Re: [PATCH 18/33] autonuma: teach CFS about autonuma affinity

Mike Galbraith <efault@xxxxxx> · Sat, 06 Oct 2012 04:39:54 +0200

On Fri, 2012-10-05 at 13:54 +0200, Andrea Arcangeli wrote: 
> On Fri, Oct 05, 2012 at 08:41:25AM +0200, Mike Galbraith wrote:
> > On Thu, 2012-10-04 at 01:51 +0200, Andrea Arcangeli wrote: 
> > > The CFS scheduler is still in charge of all scheduling decisions.
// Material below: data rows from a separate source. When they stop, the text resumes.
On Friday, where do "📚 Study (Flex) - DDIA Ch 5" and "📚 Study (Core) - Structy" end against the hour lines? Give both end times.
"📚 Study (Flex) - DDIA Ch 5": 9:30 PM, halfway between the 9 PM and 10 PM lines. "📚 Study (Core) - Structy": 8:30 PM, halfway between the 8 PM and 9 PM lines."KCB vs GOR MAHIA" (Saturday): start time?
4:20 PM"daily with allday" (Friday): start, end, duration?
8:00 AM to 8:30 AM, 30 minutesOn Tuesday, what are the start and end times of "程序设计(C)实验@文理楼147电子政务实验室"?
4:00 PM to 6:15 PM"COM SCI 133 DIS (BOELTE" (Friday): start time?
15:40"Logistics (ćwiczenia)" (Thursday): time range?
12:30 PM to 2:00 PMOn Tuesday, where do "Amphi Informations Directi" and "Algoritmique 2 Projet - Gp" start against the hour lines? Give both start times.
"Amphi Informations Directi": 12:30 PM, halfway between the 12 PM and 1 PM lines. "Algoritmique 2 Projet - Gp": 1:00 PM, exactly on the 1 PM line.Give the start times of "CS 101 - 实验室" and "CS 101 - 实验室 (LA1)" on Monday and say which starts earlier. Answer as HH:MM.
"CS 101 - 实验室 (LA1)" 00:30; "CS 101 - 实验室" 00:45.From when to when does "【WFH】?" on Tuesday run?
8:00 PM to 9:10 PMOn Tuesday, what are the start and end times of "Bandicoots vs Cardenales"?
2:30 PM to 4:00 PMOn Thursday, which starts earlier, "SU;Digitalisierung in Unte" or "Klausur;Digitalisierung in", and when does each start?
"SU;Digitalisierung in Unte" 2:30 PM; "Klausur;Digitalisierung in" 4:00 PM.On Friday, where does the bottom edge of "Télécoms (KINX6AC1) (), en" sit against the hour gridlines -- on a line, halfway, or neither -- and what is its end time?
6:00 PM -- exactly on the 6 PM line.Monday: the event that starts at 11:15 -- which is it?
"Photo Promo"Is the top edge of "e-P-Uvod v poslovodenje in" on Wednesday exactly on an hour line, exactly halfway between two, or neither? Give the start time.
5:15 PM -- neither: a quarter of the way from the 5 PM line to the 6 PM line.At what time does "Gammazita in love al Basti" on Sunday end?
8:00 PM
At
> > > times, however, AutoNUMA balancing will override them.
> > > 
> > > Generally, we'll just rely on the CFS scheduler to keep doing its
> > > thing, while preferring the task's AutoNUMA affine node when deciding
> > > to move a task to a different runqueue or when waking it up.
> > 
> > Why does AutoNuma fiddle with wakeup decisions _within_ a node?
> > 
> > pgbench intensely disliked me recently depriving it of migration routes
> > in select_idle_sibling(), so AutoNuma saying NAK seems unlikely to make
> > it or ilk any happier.
> 
> Preferring doesn't mean NAK. It means "search affine first" if there's
> not, go the usual route like if autonuma was not there.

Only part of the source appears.